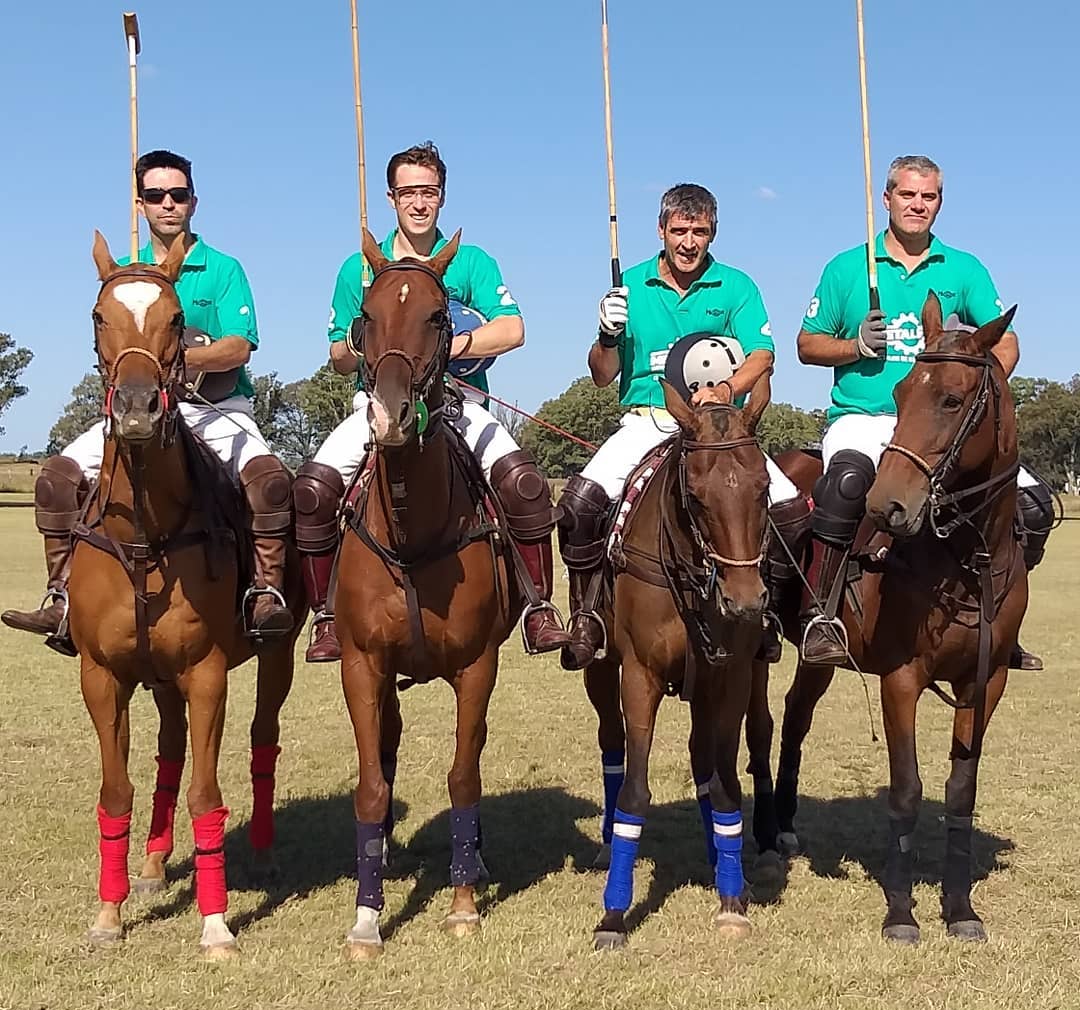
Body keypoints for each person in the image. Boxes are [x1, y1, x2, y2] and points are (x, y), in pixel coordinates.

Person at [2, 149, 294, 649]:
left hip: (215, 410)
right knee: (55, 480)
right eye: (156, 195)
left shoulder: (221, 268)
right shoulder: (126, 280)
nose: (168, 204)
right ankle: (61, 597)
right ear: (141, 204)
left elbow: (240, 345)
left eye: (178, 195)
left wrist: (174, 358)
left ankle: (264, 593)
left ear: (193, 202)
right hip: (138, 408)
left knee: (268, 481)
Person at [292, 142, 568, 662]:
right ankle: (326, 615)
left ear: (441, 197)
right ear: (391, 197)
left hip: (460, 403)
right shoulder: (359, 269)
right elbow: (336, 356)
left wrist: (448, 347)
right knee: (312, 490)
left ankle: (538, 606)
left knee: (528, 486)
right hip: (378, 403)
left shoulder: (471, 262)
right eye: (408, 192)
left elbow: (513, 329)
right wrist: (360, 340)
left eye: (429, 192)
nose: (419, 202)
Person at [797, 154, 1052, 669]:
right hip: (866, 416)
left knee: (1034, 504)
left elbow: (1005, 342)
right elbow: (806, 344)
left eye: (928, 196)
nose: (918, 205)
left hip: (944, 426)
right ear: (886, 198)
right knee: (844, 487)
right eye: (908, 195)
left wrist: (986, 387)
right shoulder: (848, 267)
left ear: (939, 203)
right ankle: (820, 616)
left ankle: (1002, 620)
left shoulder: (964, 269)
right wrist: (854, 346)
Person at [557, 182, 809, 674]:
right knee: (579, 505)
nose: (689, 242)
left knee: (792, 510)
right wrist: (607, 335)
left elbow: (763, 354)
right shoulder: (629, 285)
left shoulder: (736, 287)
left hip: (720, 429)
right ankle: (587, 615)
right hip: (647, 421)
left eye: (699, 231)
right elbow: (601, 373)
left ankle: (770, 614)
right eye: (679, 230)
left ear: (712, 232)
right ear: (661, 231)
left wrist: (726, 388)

########

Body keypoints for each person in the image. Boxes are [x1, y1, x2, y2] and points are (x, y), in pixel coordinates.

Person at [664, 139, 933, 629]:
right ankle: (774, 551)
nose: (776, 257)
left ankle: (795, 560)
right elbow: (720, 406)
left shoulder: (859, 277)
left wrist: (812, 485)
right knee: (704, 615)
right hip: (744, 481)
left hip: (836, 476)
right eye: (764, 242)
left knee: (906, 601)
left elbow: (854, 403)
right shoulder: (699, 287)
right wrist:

########

Exercise description:
If a line above holds the string "elbow", return it as it stands.

Result:
left elbow: (240, 345)
right elbow: (336, 356)
left elbow: (513, 329)
left elbow: (1005, 342)
right elbow: (806, 344)
left elbow: (763, 354)
right elbow: (601, 373)
right elbow: (720, 406)
left elbow: (854, 403)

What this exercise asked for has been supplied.